Damien Aspe est un artiste plasticien originaire de Toulouse. Cette année, il participe au mythique Printemps de Septembre, une exposition d’art contemporain présente depuis 30 ans dans le paysage culturel Toulousain. L’occasion de revenir sur sa pratique et l’œuvre pour le moins originale qu’il nous propose.
Génèse
Aspe commença par faire des études d’art plastique à la Faculté Toulouse Jean-Jaurès (anciennement nommée « Le Mirail »). Il faisait partie de la toute première promotion, et confie aujourd’hui que dans ce cadre encore un peu tâtonnant, il s’est un peu ennuyé. Passionné par la photographie, il décide que la meilleure façon de suivre cette voie est d’apprendre sur le terrain. C’est ainsi qu’il devient l’assistant du photographe Jean Dieuzède.
Fort de cette expérience, il se lance dans une carrière professionnelle. Il travaille dans la mode, la publicité pendant un temps, mais cela ne lui convient pas. Damien Aspe est un artiste, un passionné ; ce milieu n’est pas en mesure de nourrir son besoin de création. Un jour, il décide enfin de tout plaquer pour revenir à ses premiers amours.
Sa pratique se concentre sur la déconstruction de la photographie, en tant que médium du réel, pourtant progressivement dirigé vers ce qui n’est pas tangible ; le digital.
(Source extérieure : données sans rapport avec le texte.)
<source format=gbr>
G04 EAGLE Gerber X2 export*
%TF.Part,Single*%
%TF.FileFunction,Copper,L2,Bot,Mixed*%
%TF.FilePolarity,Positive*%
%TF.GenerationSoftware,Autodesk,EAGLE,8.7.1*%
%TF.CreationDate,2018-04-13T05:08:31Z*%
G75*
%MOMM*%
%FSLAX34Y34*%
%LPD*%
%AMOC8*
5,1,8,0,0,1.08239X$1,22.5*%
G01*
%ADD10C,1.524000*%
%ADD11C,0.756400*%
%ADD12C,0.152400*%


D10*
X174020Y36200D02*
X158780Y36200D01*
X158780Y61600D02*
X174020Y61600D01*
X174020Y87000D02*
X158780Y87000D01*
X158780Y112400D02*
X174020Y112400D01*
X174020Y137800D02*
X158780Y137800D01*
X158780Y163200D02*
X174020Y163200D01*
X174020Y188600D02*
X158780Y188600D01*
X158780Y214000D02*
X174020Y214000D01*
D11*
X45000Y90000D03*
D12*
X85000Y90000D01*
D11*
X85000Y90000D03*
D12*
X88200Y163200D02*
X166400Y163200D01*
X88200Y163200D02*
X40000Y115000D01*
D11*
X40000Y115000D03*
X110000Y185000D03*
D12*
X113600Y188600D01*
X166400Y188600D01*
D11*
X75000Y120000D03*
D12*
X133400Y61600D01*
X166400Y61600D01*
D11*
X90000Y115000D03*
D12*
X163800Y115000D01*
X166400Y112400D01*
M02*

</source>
À ce titre, il s’intéresse particulièrement à l’influence du numérique sur nos vies quotidiennes, et son inscription dans la durée.
Le Printemps de Septembre
Dans le cadre du Printemps de Septembre, Christian Bernard, le commissaire d’exposition, revient sur sa carrière, nous propose une expérience qui revient sur l’art en lui-même, sa fonction auprès du public et le grand pouvoir de réflexion qu’il permet. À l’ère du covid, nous repensons plus que jamais à redéfinir nos façons d’envisager le monde. Ainsi, il nous emmène dans une déambulation sur le devenir de l’art. Durant l’exposition, vous pourrez tomber sur trois façons d’envisager cette idée ; les artistes du domaine de l’imaginaire, ceux du réel, et ceux de l’histoire.
Dans un monde où l’art est à reconstruire, Damien Aspe se reconnait dans la dernière catégorie. Son œuvre l’Origine de l’art va puiser jusque dans l’origine de l’art, puisque Aspe choisit de prendre pour symbole une œuvre…d’il y a 500 000 ans.
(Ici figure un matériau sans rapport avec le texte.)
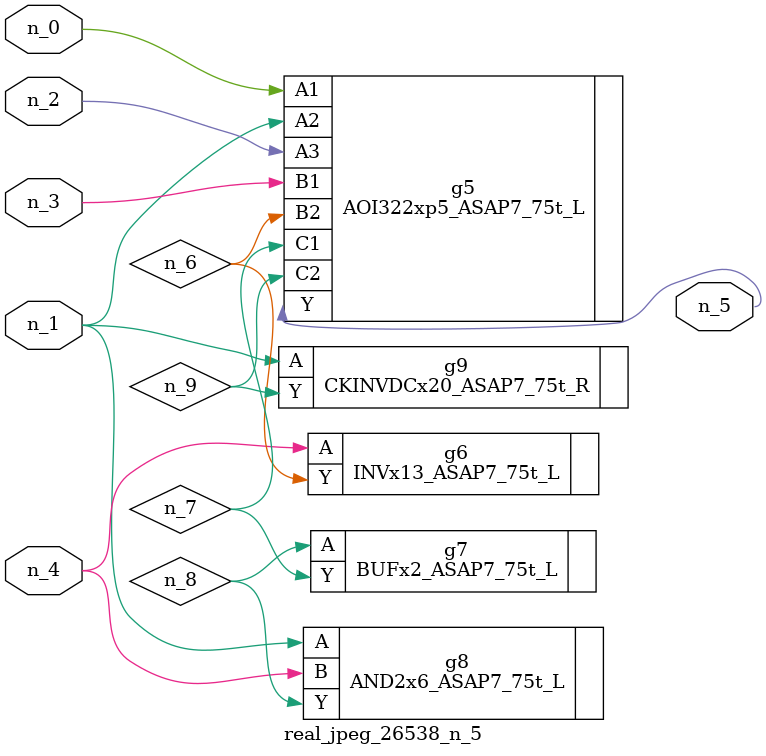
<source format=v>
module real_jpeg_26538_n_5 (n_4, n_0, n_1, n_2, n_3, n_5);

input n_4;
input n_0;
input n_1;
input n_2;
input n_3;

output n_5;

wire n_8;
wire n_6;
wire n_7;
wire n_9;

AOI322xp5_ASAP7_75t_L g5 ( 
.A1(n_0),
.A2(n_1),
.A3(n_2),
.B1(n_3),
.B2(n_6),
.C1(n_7),
.C2(n_9),
.Y(n_5)
);

AND2x6_ASAP7_75t_L g8 ( 
.A(n_1),
.B(n_4),
.Y(n_8)
);

CKINVDCx20_ASAP7_75t_R g9 ( 
.A(n_1),
.Y(n_9)
);

INVx13_ASAP7_75t_L g6 ( 
.A(n_4),
.Y(n_6)
);

BUFx2_ASAP7_75t_L g7 ( 
.A(n_8),
.Y(n_7)
);


endmodule
</source>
À l’Isdat, vous pourrez voir sur une grande gravure sur un mur blanc. Un trait zigzagant, brut, malhabile, même. Ce que vous voyez, c’est la reproduction d’un trait gravé sur une coquille de moule. Cette même coquille a été trouvée par des archéologues lors de fouilles en Australie. Après des analyses au carbone 14, on découvre qu’elle a été faite à l’aide d’une dent de requin, par la main de l’homme, il y a plus de 500 000 ans. Une découverte de taille quand on sait que la plus ancienne trace de l’homme répertoriée datait d’il y a 140 000 ans !
S’agit-il alors de la première œuvre d’art ? C’est du moins le postulat de départ du travail d’Aspe. Cette ligne si particulière, il ne l’a pas vue sur le coquillage même, mais sur une reproduction en image de synthèse. On peut alors s’interroger sur le trajet de cette gravure. D’abord un coquillage, puis une image de synthèse, ensuite une gravure, reproduite ensuite par une machine pour apparaître enfin sur le mur blanc de l’Isdat. C’est un jeu d’aller-retour entre l’artisanal et le numérique.
Aujourd’hui, cette gravure est présente physiquement sur ce coquillage, sur ce mur, et virtuellement sur des serveurs ou des disques durs. Ces derniers, a durée de vie limitée, disparaîtront inévitablement. À l’heure où l’on ne jure que par la technologie, Aspe met à l’honneur une vérité humble ; le dessin le plus grotesque, s’il est tangible, peut vivre 500 000 ans.